**PROBLEM DETAILS:** Copy the text of the listing below word for word, from start to finish. Leave the pictures out.

**INPUT FOR THIS TASK:**
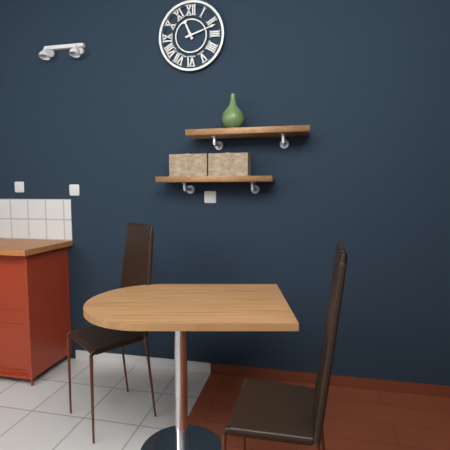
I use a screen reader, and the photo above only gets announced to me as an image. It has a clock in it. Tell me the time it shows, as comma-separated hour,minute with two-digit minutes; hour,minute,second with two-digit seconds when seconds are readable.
11,12
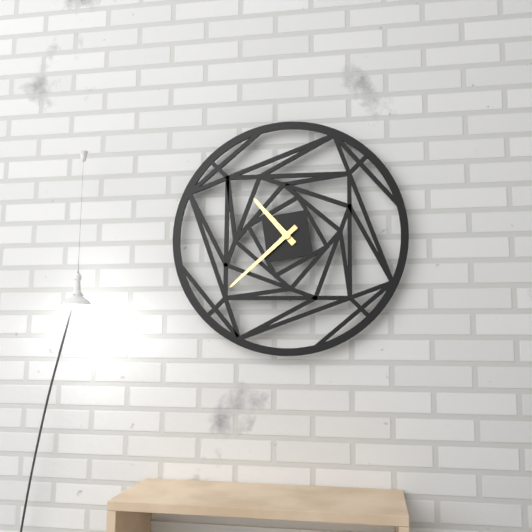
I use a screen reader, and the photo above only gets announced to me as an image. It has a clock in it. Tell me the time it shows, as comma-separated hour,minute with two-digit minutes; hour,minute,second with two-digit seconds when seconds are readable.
10,38
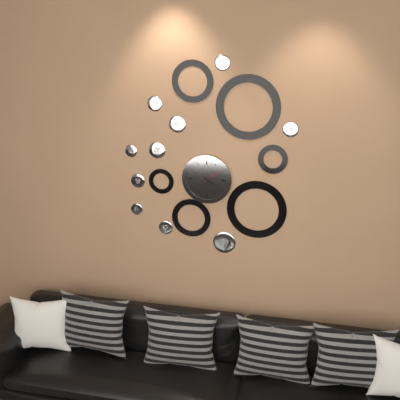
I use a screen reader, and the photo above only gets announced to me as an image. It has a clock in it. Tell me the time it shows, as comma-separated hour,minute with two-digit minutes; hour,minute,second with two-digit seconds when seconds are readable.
4,20
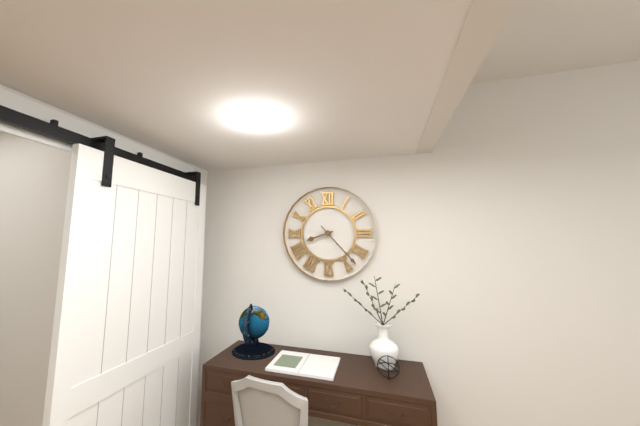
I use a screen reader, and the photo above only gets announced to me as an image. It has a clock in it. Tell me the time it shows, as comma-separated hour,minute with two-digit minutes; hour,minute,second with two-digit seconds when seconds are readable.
8,23
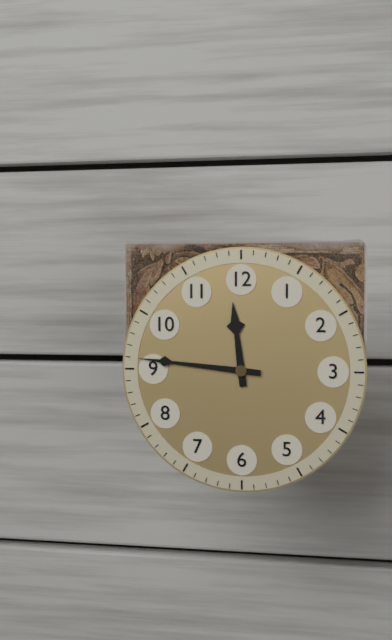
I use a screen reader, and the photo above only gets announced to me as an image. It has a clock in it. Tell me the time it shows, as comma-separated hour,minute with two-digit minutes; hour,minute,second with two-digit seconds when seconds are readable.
11,46
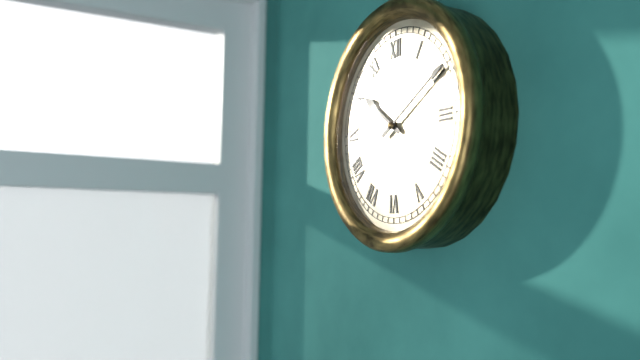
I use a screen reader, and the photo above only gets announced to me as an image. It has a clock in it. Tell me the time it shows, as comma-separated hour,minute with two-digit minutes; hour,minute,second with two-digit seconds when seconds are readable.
10,10
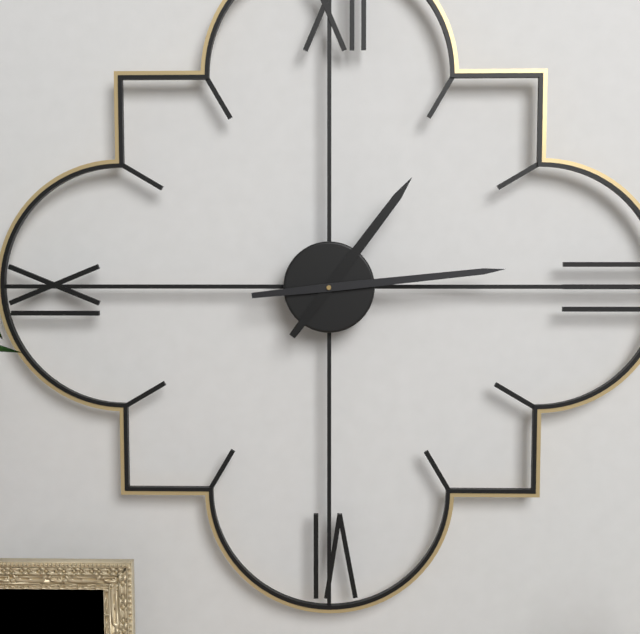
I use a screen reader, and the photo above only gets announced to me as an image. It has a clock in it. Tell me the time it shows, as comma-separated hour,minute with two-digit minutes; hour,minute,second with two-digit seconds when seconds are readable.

**ANSWER FOR THE TASK:**
I use a screen reader, and the photo above only gets announced to me as an image. It has a clock in it. Tell me the time it shows, as comma-separated hour,minute with two-digit minutes; hour,minute,second with two-digit seconds when seconds are readable.
11,12
I use a screen reader, and the photo above only gets announced to me as an image. It has a clock in it. Tell me the time it shows, as comma-separated hour,minute with two-digit minutes; hour,minute,second with two-digit seconds when seconds are readable.
10,38
I use a screen reader, and the photo above only gets announced to me as an image. It has a clock in it. Tell me the time it shows, as comma-separated hour,minute with two-digit minutes; hour,minute,second with two-digit seconds when seconds are readable.
4,20
I use a screen reader, and the photo above only gets announced to me as an image. It has a clock in it. Tell me the time it shows, as comma-separated hour,minute with two-digit minutes; hour,minute,second with two-digit seconds when seconds are readable.
8,23
I use a screen reader, and the photo above only gets announced to me as an image. It has a clock in it. Tell me the time it shows, as comma-separated hour,minute with two-digit minutes; hour,minute,second with two-digit seconds when seconds are readable.
11,46
I use a screen reader, and the photo above only gets announced to me as an image. It has a clock in it. Tell me the time it shows, as comma-separated hour,minute with two-digit minutes; hour,minute,second with two-digit seconds when seconds are readable.
10,10
I use a screen reader, and the photo above only gets announced to me as an image. It has a clock in it. Tell me the time it shows, as comma-separated hour,minute with two-digit minutes; hour,minute,second with two-digit seconds when seconds are readable.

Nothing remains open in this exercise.